**ZITIERTER ABSCHNITT:**
• • • • •

Der aktuelle gesellschafts-ökonomische Trend geht dahin, dass die Pflege und somit auch die (intensive) Begleitung des Sterbeprozesses aus der Familie, somit aus dem s.g. „Leiensystem“, outgesourced wird an eine professionelle Organisation.[10] Sterben wir als „Versagen“ im Kontext der Leistungs- und Wettbewerbsgesellschaft bewertet. Die Ursache dafür liegt – so die These – in der Kommerzialisierung von Liebe und der Verdrängung von Schmerz, Trauer und Verletzlichkeit im Kontext von Leistung und Wettbewerbsfähigkeit. Dabei ist die Voraussetzung für das Empfingen von Liebe die Fähigkeit für das Eingestehen von Verletzlichkeit (vulerability) und Schwäche.

Das Sterben ist der „Höhepunkt“ unserer Schwäche, unserer Verletzlichkeit und trägt somit großes Potential für die Liebe in sich. Die großen Dramen in Kunst und Literatur handeln vom Sterben [11] und einer damit in Verbindung stehenden Liebe.[12]

Real-gesellschaftlich und -politisch verliert das Sterben und all die „Freude“ und „Glückseligkeit“, die damit in Verbindung erlebt und empfunden werden kann, allerdings an Bedeutung und Wert – so die These. Der Humanismus, die Menschlichkeit zeigt sich – so die weitere These – am stärksten bei Geburt, Partnerschaft und Sterben.

• • • • •

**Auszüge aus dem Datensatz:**
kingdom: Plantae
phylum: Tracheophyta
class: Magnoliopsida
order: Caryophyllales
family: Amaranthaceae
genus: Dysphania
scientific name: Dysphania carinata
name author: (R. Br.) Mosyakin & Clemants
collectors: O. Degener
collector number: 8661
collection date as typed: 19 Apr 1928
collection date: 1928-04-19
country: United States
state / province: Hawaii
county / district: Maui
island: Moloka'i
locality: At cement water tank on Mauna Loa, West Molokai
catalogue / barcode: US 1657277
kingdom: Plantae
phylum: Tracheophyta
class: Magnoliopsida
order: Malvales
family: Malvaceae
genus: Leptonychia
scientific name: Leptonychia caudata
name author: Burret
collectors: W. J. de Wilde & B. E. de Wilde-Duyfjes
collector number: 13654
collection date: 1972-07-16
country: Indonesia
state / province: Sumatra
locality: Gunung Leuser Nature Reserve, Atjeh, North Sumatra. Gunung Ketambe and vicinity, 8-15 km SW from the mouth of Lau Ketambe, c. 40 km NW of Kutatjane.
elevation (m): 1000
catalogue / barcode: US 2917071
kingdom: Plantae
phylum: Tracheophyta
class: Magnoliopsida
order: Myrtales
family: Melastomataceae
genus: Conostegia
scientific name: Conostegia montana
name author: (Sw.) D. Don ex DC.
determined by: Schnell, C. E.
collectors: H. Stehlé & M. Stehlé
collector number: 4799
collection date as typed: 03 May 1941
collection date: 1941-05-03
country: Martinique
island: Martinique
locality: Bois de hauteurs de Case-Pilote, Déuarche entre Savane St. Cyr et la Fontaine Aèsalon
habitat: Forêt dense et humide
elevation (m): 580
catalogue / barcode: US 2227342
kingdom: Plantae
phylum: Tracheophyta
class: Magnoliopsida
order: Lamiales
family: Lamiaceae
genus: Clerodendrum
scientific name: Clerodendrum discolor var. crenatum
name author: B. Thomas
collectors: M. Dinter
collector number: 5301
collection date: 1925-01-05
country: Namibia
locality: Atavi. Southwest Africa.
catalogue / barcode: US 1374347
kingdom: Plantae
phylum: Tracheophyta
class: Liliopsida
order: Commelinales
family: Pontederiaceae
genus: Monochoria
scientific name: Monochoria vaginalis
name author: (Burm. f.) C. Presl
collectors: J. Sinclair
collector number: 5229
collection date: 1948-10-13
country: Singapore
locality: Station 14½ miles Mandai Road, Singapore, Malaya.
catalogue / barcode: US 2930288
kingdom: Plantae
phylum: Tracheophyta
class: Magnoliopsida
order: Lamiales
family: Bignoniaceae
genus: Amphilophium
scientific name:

• • • • •

**IHRE AUFGABEN:**
(a) Stimmen die folgenden Aussagen mit dem zitierten Abschnitt überein? Antworten Sie jeweils mit Ja oder Nein und den entscheidenden Worten im Wortlaut: (i) Die großen Dramen in Kunst und Literatur handeln vom Sterben. (ii) Die Pflege wird zunehmend wieder von der Familie übernommen. (iii) Die Menschlichkeit zeigt sich am stärksten bei Geburt, Partnerschaft und Sterben.
(b) Geben Sie den zitierten Abschnitt von „Der aktuelle gesellschafts-ökonomische“ bis „(vulerability) und Schwäche.“ wörtlich wieder.

**ANTWORTEN JE PUNKT:**
(a)
(i) Ja: „Die großen Dramen in Kunst und Literatur handeln vom Sterben“
(ii) Nein: „outgesourced wird an eine professionelle Organisation“
(iii) Ja: „am stärksten bei Geburt, Partnerschaft und Sterben“

(b)
Der aktuelle gesellschafts-ökonomische Trend geht dahin, dass die Pflege und somit auch die (intensive) Begleitung des Sterbeprozesses aus der Familie, somit aus dem s.g. „Leiensystem“, outgesourced wird an eine professionelle Organisation.[10] Sterben wir als „Versagen“ im Kontext der Leistungs- und Wettbewerbsgesellschaft bewertet. Die Ursache dafür liegt – so die These – in der Kommerzialisierung von Liebe und der Verdrängung von Schmerz, Trauer und Verletzlichkeit im Kontext von Leistung und Wettbewerbsfähigkeit. Dabei ist die Voraussetzung für das Empfingen von Liebe die Fähigkeit für das Eingestehen von Verletzlichkeit (vulerability) und Schwäche.